● Artículo
···

Como tema de debate del estado de la violencia en las ciudades venezolanas, la cuestión de los motorizados es emblemática porque en ella confluyen múltiples factores que hacen del caso una realidad cada vez más compleja: la moto es instrumento de honrados trabajadores, pero también, cada vez más, de bandas de delincuentes; el servicio motorizado tiene un valor inapreciable como transporte público y de distribución de mercancías y correspondencias, pero también es causante de congestionamiento en las vías y de peligrosas situaciones de agresión verbal y física hacia los conductores de automóviles. Tener una moto se ha tornado acuciante para los delincuentes, que acaban con las vidas de trabajadores motorizados, para robarles el instrumento de trabajo.

 

Pero el eco de este problema va todavía mucho más allá: la imagen de uno o varios motorizados aproximándose ha adquirido el estatuto de lo terrorífico. El miedo al motorizado es un padecimiento que sigue creciendo entre peatones y conductores. Y ese miedo está directamente asociado a la cuestión de la impunidad: nadie en sus cabales podría negar que el motorizado se desenvuelve con una lógica más allá de la ley y más allá de la convivencia. Como si el motorizado, por el sólo hecho de serlo, gozara de un fuero que le permitiera desconocer y, todavía más, desafiar normas y leyes, y también a las autoridades encargadas de aplicarlas.

 

Salvo los delincuentes motorizados, nadie hoy en Venezuela apuesta al fracaso del ministro Rodríguez Torres. La sociedad entera está a la espera de una gestión que restituya el derecho a la vida y devuelva a todos los ciudadanos venezolanos las garantías básicas de circulación. La expectativa no se limita a que se cumpla con lo establecido en la ley de pomposo nombre. Hace falta superar la polarización y trazar estrategias y prácticas que surjan del diálogo y no de la imposición, entre los distintos cuerpos policiales.

 

Es urgente que las autoridades den inicio a un programa de encuentros con las comunidades, especialmente en las ciudades donde la muerte causada por delincuentes motorizados está en ascenso, para educarlas en la prevención. Y es imprescindible que todas las instituciones venezolanas, tanto del Estado como del sector privado, dialoguen con los trabajadores motorizados, y les persuadan de los enormes beneficios que tendrá para la convivencia el que se produzca un cambio real en la conducta del motorizado en las calles y avenidas de todo el país.

···

● Planteamiento 1
Reescribe el pasaje del artículo sobre los motorizados que empieza en las palabras "Como tema de" y termina después de "instrumento de trabajo.", sustituyendo "delincuentes" por "criminales".
● Planteamiento 2
Según el artículo sobre los motorizados, ¿qué imagen ha adquirido el estatuto de lo terrorífico?
● Planteamiento 3
Traduce al inglés esta oración del artículo sobre los motorizados: "El miedo al motorizado es un padecimiento que sigue creciendo entre peatones y conductores."

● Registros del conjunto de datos
···

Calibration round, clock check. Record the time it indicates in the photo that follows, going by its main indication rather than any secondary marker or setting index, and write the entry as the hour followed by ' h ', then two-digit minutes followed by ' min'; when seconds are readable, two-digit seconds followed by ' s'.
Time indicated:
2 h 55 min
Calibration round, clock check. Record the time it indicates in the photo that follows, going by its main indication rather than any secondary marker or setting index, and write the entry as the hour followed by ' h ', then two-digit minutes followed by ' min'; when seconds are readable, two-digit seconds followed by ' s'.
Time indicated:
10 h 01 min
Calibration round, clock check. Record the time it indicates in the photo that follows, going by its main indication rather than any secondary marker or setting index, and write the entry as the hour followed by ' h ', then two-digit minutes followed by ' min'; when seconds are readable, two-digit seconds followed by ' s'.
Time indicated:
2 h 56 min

···

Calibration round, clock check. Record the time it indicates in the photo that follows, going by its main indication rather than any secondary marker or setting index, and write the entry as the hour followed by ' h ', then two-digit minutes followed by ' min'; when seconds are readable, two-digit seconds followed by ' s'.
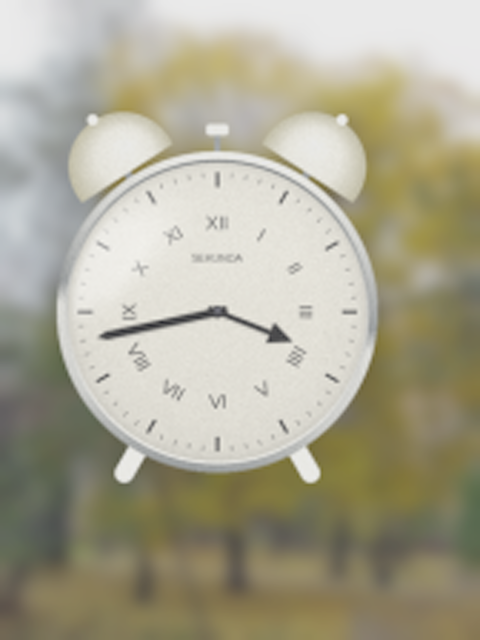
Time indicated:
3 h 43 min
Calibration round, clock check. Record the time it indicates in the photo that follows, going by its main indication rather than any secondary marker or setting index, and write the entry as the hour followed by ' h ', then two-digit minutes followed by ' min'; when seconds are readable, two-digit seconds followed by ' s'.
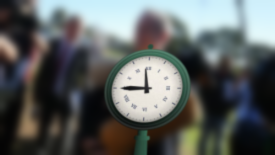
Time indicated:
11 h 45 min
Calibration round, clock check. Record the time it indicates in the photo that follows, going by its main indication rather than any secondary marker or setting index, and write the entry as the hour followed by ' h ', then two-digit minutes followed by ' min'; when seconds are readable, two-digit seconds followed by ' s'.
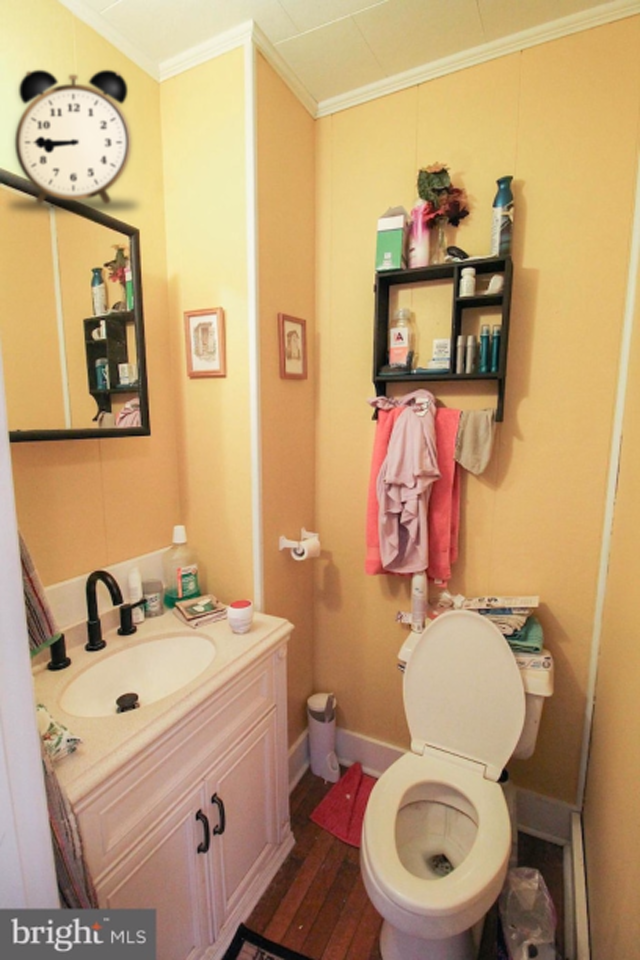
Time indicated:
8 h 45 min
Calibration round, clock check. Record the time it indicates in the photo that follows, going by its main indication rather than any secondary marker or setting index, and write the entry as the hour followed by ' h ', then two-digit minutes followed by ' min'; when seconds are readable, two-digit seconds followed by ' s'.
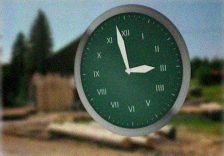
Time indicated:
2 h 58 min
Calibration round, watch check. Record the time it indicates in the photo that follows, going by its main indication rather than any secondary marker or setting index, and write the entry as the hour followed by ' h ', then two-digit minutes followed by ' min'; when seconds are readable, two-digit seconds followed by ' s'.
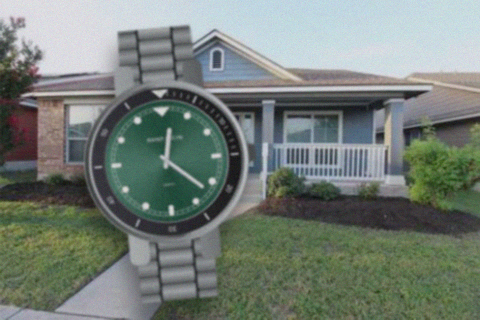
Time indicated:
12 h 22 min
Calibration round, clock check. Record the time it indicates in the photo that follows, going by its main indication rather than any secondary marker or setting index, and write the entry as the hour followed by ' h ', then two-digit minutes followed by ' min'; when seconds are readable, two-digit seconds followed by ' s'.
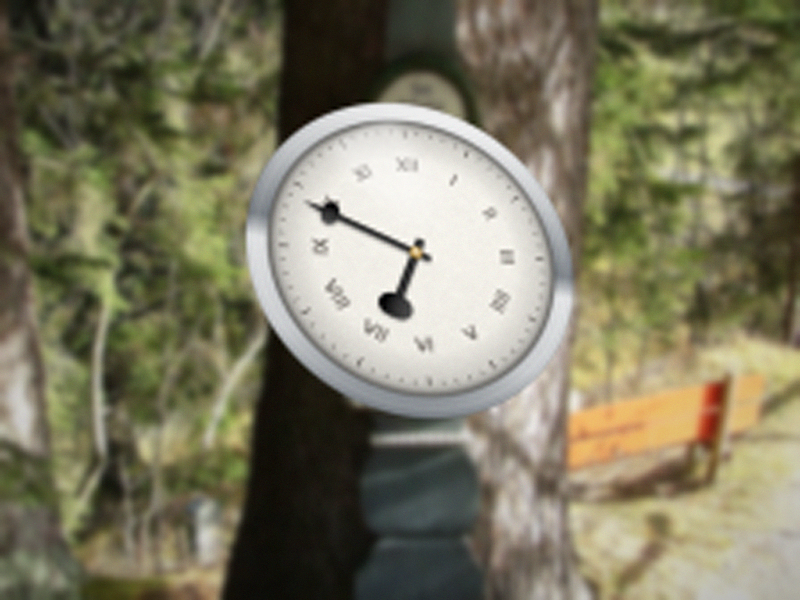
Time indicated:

···

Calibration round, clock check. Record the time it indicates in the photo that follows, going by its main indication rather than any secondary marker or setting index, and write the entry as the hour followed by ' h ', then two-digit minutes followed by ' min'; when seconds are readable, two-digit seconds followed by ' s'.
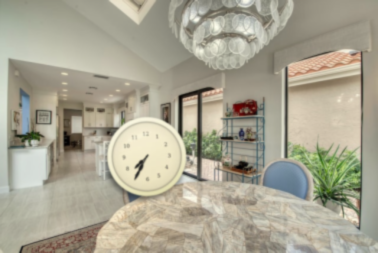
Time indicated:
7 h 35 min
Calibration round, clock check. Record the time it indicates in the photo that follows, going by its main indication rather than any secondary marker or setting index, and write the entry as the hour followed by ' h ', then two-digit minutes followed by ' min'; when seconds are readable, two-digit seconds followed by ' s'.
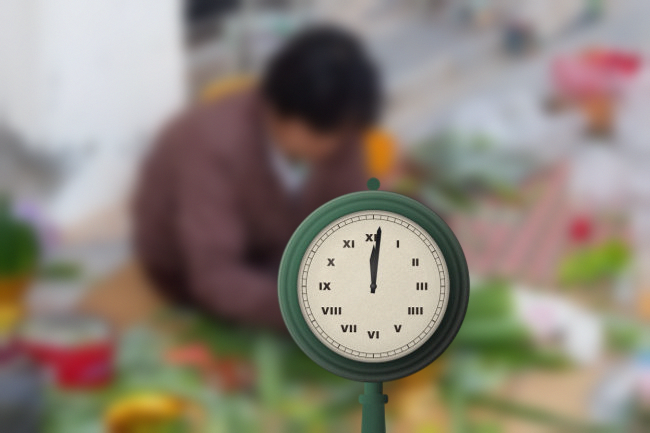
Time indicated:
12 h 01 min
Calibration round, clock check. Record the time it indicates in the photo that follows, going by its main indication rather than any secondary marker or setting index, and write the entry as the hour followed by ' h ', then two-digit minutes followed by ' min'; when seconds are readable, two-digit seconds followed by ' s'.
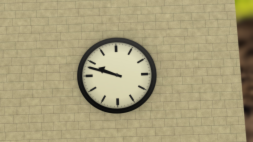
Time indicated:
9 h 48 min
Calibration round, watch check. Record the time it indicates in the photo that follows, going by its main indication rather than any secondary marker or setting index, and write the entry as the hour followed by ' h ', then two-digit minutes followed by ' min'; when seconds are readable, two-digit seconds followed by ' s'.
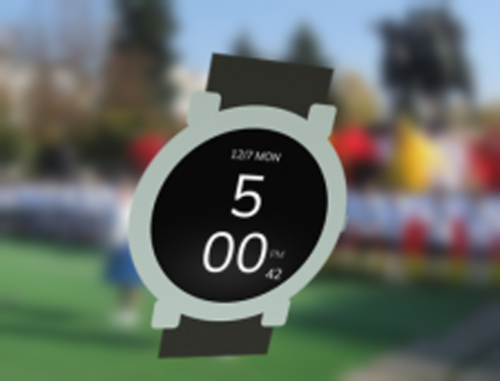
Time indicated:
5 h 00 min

···

● Solución 1
Como tema de debate del estado de la violencia en las ciudades venezolanas, la cuestión de los motorizados es emblemática porque en ella confluyen múltiples factores que hacen del caso una realidad cada vez más compleja: la moto es instrumento de honrados trabajadores, pero también, cada vez más, de bandas de criminales; el servicio motorizado tiene un valor inapreciable como transporte público y de distribución de mercancías y correspondencias, pero también es causante de congestionamiento en las vías y de peligrosas situaciones de agresión verbal y física hacia los conductores de automóviles. Tener una moto se ha tornado acuciante para los criminales, que acaban con las vidas de trabajadores motorizados, para robarles el instrumento de trabajo.

● Solución 2
La imagen de uno o varios motorizados aproximándose.

● Solución 3
Fear of motorcyclists is an affliction that keeps growing among pedestrians and drivers.